What needs to be done: Convert the data below into a JSON list of strings with one string per line, dropping any blank lines. Include every line of the data except the pictures, which should be left out of the answer.

Recorded information:

-----

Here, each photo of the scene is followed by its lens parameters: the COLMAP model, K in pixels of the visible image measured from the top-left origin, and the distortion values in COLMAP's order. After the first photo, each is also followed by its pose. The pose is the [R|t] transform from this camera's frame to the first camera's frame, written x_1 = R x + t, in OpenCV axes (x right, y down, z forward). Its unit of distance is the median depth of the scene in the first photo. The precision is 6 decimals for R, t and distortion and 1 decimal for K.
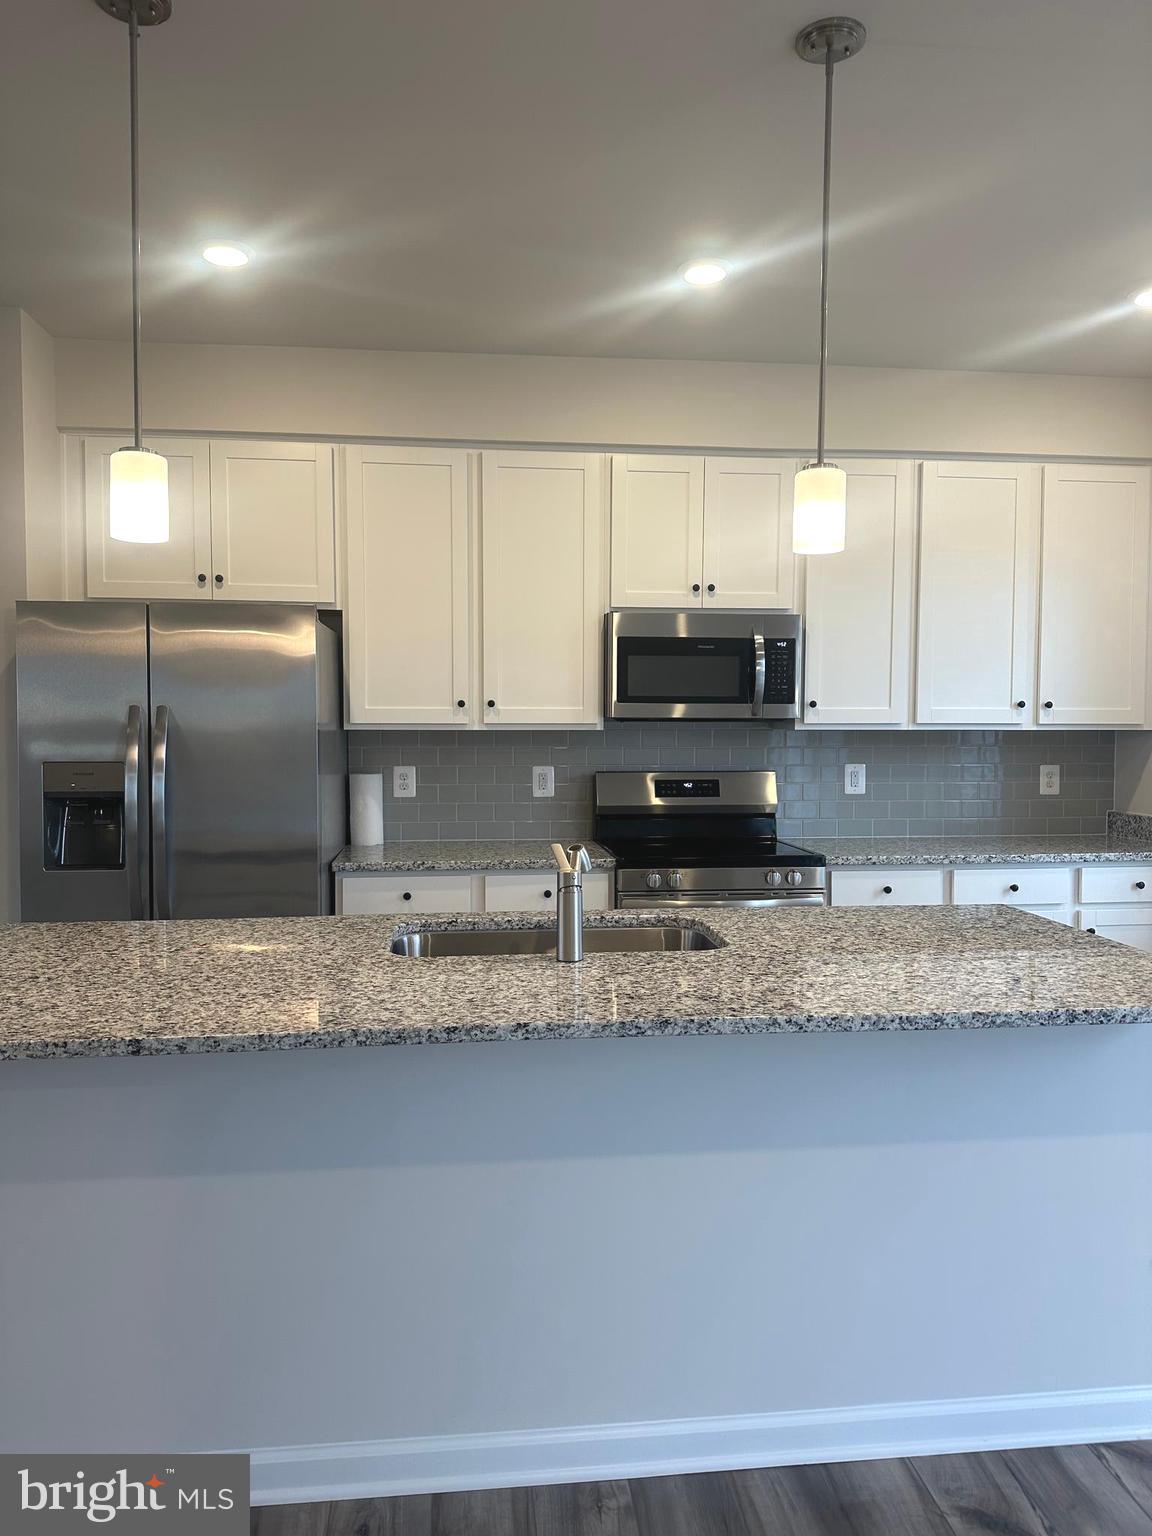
lens RADIAL K [[1082.6, 0, 567.3], [0, 1082.6, 762.6], [0, 0, 1]] dist [0.112146, -0.145180]
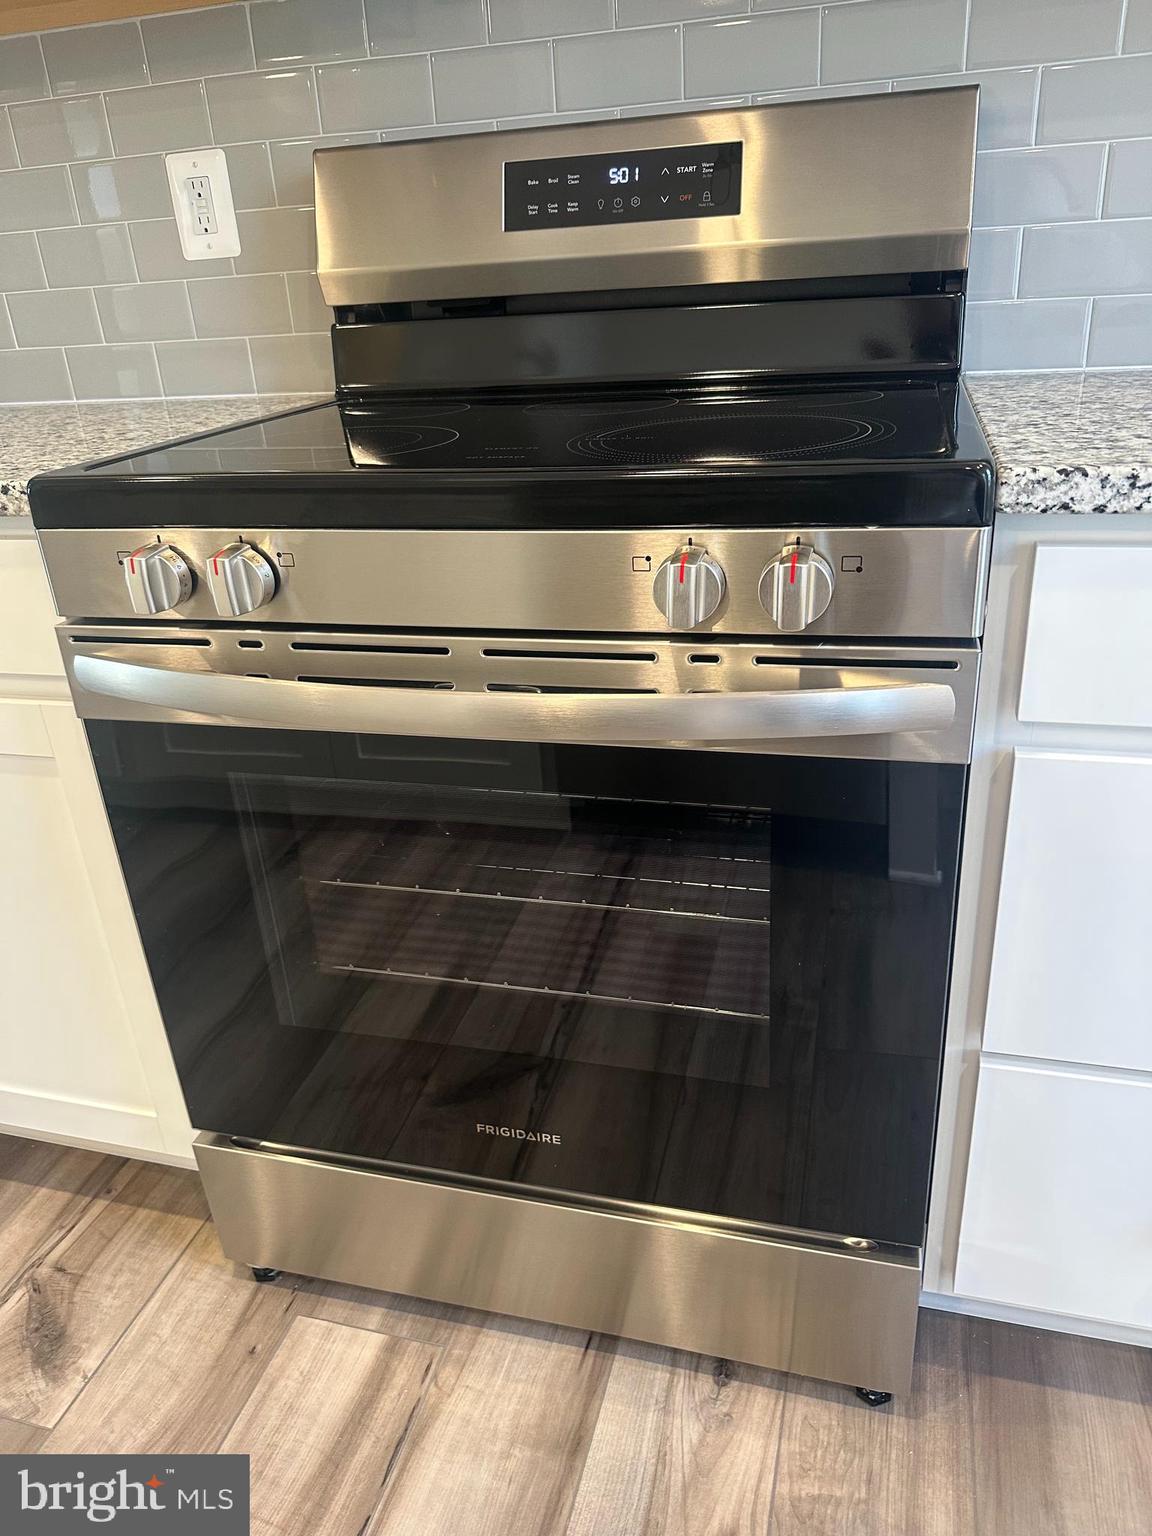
lens RADIAL K [[1103.6, 0, 576.0], [0, 1103.6, 768.0], [0, 0, 1]] dist [-0.012039, -0.003276]
pose [[0.923595, 0.106807, -0.368190, 0.238383], [0.042966, 0.925517, 0.376260, 0.059242], [0.380954, -0.363332, 0.850214, 0.778458]]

-----

Exercise solution:
[
  "Here, each photo of the scene is followed by its lens parameters: the COLMAP model, K in pixels of the visible image measured from the top-left origin, and the distortion values in COLMAP's order. After the first photo, each is also followed by its pose. The pose is the [R|t] transform from this camera's frame to the first camera's frame, written x_1 = R x + t, in OpenCV axes (x right, y down, z forward). Its unit of distance is the median depth of the scene in the first photo. The precision is 6 decimals for R, t and distortion and 1 decimal for K.",
  "lens RADIAL K [[1082.6, 0, 567.3], [0, 1082.6, 762.6], [0, 0, 1]] dist [0.112146, -0.145180]",
  "lens RADIAL K [[1103.6, 0, 576.0], [0, 1103.6, 768.0], [0, 0, 1]] dist [-0.012039, -0.003276]",
  "pose [[0.923595, 0.106807, -0.368190, 0.238383], [0.042966, 0.925517, 0.376260, 0.059242], [0.380954, -0.363332, 0.850214, 0.778458]]"
]